►

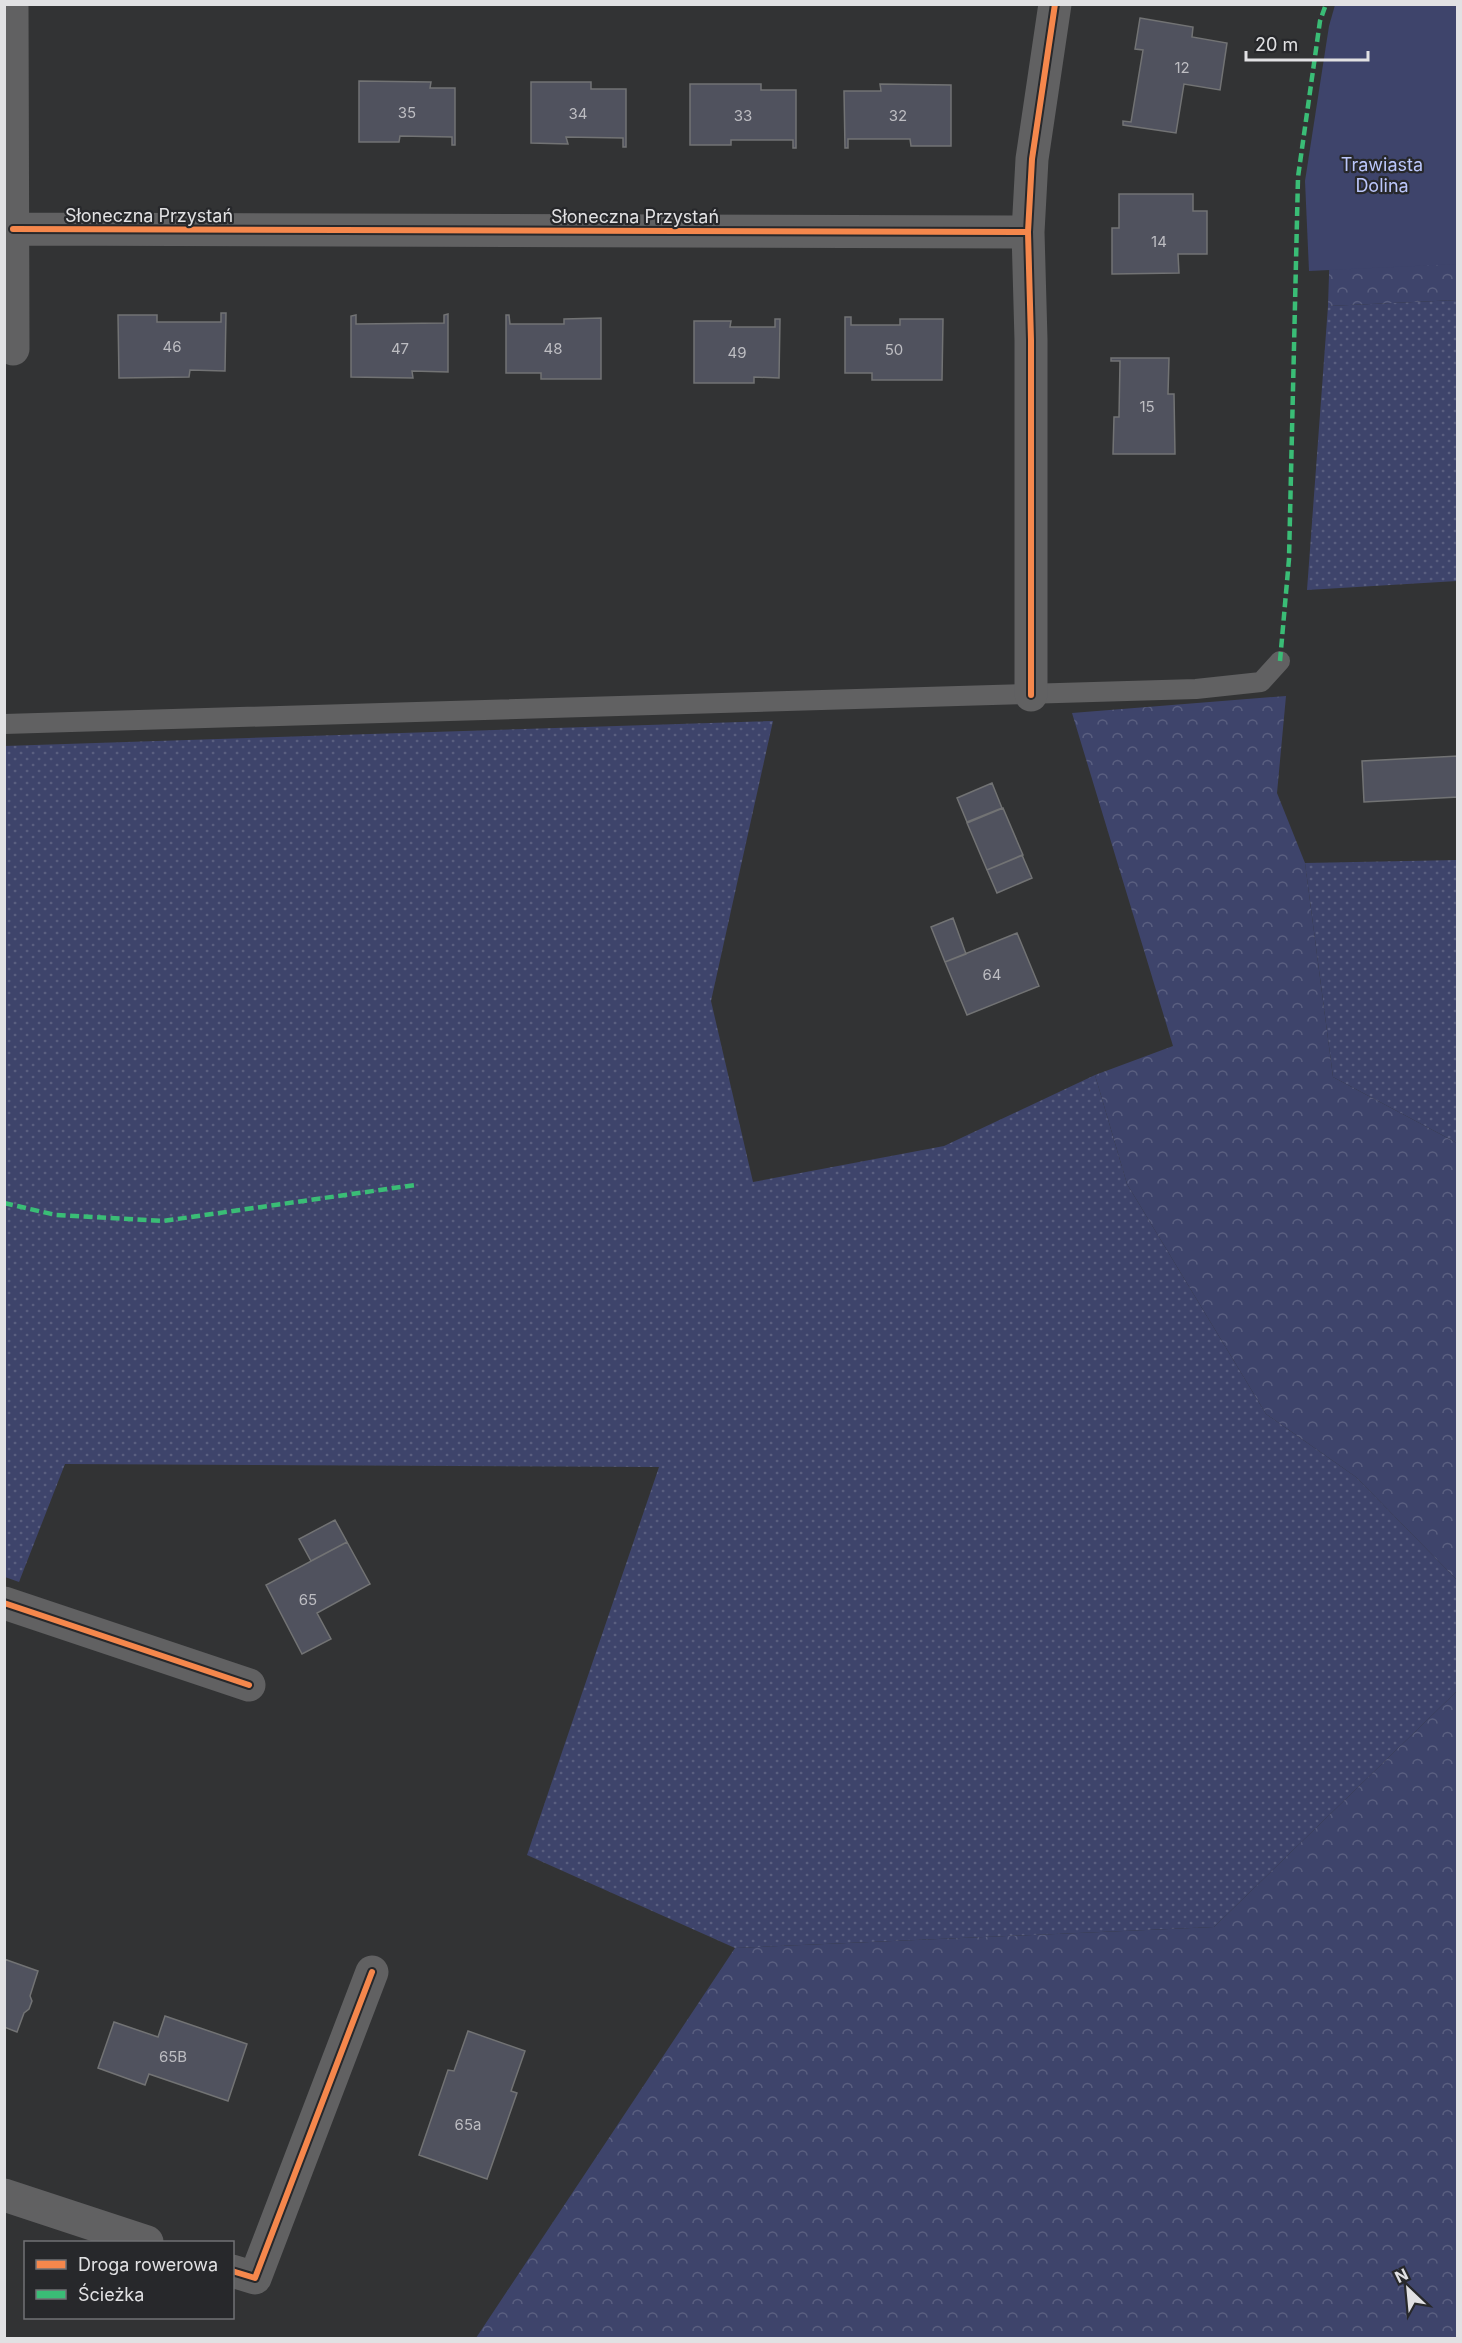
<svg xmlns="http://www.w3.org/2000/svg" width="1462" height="2343" viewBox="0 0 1462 2343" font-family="Inter,sans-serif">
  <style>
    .grass { fill: url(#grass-dots) }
    .forest { fill: url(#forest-crowns) }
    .park { fill: #3e446b }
    .building { fill: #50525e; stroke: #727374; stroke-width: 1.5 }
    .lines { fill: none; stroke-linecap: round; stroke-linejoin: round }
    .service { stroke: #616162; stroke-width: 20 }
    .minor { stroke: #616162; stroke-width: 33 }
    .quiet { stroke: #3abd76; stroke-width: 4.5; stroke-dasharray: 9 4.5; stroke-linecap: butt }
    .cycleway-casing { stroke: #27282b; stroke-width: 10 }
    .cycleway { stroke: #f5874c; stroke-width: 6 }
    .labels { text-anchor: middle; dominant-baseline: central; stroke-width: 4.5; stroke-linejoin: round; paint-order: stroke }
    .number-label { font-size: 15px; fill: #bdbdc2 }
    .park-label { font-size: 18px; fill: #bbc6fa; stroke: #27282b }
    .street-label { font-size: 18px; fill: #e1e1e3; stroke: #27282b }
  </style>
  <defs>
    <pattern id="grass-dots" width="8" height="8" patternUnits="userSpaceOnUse" patternTransform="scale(1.5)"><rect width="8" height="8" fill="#3e446b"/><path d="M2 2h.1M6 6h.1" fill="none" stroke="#5a5f80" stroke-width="1.8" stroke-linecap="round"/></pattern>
    <pattern id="forest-crowns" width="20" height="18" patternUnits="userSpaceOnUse" patternTransform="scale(1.5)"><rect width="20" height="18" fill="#3e446b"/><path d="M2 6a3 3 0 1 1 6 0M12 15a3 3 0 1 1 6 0" fill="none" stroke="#5a5f80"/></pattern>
  </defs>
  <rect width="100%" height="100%" fill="#323334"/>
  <path class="grass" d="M 1457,300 L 1457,581 L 1307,590 L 1328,306 Z
    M 773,721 L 711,1001 L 753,1182 L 944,1146 L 1095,1075 L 1127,1184 L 1266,1414 L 1356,1477 L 1457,1580 L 1457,1691 L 1214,1927 L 735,1948 L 527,1855 L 659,1467 L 65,1464 L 19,1582 L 5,1577 L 4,746 Z
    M 1457,860 L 1457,1143 L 1333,1077 L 1305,863 Z"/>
  <path class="forest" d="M 1335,90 L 1457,125 L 1457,300 L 1328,306 Z
    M 1286,696 L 1277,793 L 1305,863 L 1333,1077 L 1457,1143 L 1457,1580 L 1356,1477 L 1266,1414 L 1127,1184 L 1095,1075 L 1173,1046 L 1072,713 Z
    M 1457,1691 L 1457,2338 L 476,2338 L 735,1948 L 1214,1927 Z"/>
  <path class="park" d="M 1335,5 L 1457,5 L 1457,264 L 1309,271 L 1305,181 L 1329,26 Z"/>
  <path class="building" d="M 1140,18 L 1193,27 L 1192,37 L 1227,43 L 1220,90 L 1184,84 L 1176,133 L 1123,125 L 1123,121 L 1131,122 L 1143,50 L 1135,49 Z
    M 359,81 L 431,82 L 430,88 L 455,88 L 455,145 L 452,145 L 452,137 L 400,136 L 399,142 L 359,142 Z
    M 531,82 L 591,82 L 591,89 L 626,89 L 626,147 L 623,147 L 623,138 L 566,137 L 568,144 L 531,143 Z
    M 690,84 L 761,84 L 761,90 L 796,90 L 796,148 L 793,148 L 793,140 L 731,140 L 731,145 L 690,145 Z
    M 880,84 L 951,85 L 951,146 L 911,146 L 910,139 L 848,139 L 848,148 L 845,148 L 844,91 L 881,91 Z
    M 1119,194 L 1193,194 L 1193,211 L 1207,211 L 1207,254 L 1178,254 L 1179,273 L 1112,274 L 1112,228 L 1119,228 Z
    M 221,313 L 226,313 L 225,371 L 190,370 L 189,377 L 119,378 L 118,315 L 157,315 L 157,322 L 221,322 Z
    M 448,314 L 448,372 L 412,371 L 413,378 L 351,377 L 351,316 L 356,315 L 356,324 L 444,323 L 444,315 Z
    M 506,315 L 509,315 L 510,324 L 564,324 L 564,319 L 601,318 L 601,379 L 541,379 L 541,373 L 506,373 Z
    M 845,317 L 851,317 L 851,325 L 900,325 L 900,319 L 943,319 L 942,380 L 872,380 L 872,373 L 845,373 Z
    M 775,319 L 780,319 L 779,378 L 754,377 L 754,383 L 694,383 L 694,321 L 731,321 L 730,327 L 775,327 Z
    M 1111,358 L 1169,358 L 1168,394 L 1174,394 L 1175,454 L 1113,454 L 1114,417 L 1119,417 L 1120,361 L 1111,361 Z
    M 1458,756 L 1458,797 L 1364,802 L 1362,761 Z
    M 992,783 L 1002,808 L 967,822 L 957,798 Z
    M 1003,808 L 1023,855 L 987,870 L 967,823 Z
    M 1022,855 L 1032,878 L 997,893 L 987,870 Z
    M 953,918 L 966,954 L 945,962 L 931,927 Z
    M 1017,933 L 1039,986 L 967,1015 L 945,962 Z
    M 335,1520 L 347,1542 L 311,1561 L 299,1539 Z
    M 347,1542 L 370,1584 L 317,1613 L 331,1639 L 302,1654 L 266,1585 Z
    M 4,1959 L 38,1971 L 30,1996 L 32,2001 L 29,2009 L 24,2013 L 17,2032 L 4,2027 Z
    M 165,2016 L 247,2044 L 228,2101 L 149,2074 L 145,2085 L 98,2068 L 114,2022 L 158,2037 Z
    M 468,2031 L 525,2051 L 511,2091 L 517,2093 L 487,2179 L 419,2155 L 448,2070 L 454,2071 Z"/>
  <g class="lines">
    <path class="service" d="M 4,724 L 1196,689 L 1261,682 L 1280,661"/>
    <path class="minor" d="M 12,4 L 13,349
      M 13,229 L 1028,232 L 1032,159 L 1055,4
      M 1028,232 L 1031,340 L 1031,695
      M 4,1603 L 249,1685
      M 4,2195 L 147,2242
      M 232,2271 L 255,2278 L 372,1972"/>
    <path class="quiet" d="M 1280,661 L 1289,559 L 1298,177 L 1320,21 L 1326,4
      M 4,1203 L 56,1215 L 163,1221 L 415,1185"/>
    <defs>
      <path id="cycleway" d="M 13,229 L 1028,232 L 1032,159 L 1055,4
        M 1028,232 L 1031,340 L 1031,695
        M 4,1603 L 249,1685
        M 232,2271 L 255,2278 L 372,1972"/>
    </defs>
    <use href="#cycleway" class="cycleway-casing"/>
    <use href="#cycleway" class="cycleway"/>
  </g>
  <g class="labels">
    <g class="number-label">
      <text x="1182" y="67">12</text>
      <text x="407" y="112">35</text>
      <text x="578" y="113">34</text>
      <text x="743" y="115">33</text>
      <text x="898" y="115">32</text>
      <text x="1159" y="241">14</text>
      <text x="172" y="346">46</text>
      <text x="400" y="348">47</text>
      <text x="553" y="348">48</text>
      <text x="894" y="349">50</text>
      <text x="737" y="352">49</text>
      <text x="1147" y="406">15</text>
      <text x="992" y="974">64</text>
      <text x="308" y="1599">65</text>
      <text x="173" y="2056">65B</text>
      <text x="468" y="2124">65a</text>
    </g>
    <g class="park-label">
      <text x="1382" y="164">Trawiasta<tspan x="1382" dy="21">Dolina</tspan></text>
    </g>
    <g class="street-label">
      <text x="149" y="215">Słoneczna Przystań</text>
      <text x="635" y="216">Słoneczna Przystań</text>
    </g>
  </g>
  <rect width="1462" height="2343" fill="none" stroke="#e1e1e3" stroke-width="12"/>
  <rect x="24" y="2241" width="210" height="78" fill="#27282b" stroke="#717275" stroke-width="1.5"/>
  <rect x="36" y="2260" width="30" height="9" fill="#f5874c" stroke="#717275" stroke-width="1.5"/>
  <text x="78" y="2271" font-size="18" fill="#e1e1e3">Droga rowerowa</text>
  <rect x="36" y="2290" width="30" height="9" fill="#3abd76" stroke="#717275" stroke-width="1.5"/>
  <text x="78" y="2301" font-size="18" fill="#e1e1e3">Ścieżka</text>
  <g transform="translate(1408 2289) rotate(334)" stroke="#27282b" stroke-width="4.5" paint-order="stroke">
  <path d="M0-4.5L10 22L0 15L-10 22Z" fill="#e1e1e3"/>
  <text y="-9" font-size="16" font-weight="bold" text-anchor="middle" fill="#e1e1e3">N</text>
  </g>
  <path d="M1246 51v9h122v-9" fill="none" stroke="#e1e1e3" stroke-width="3"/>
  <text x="1255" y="51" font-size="18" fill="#e1e1e3" stroke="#27282b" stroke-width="4.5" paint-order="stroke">20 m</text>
</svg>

◄

Show, from the material above, each line that includes the string "lines".

    .lines { fill: none; stroke-linecap: round; stroke-linejoin: round }
  <g class="lines">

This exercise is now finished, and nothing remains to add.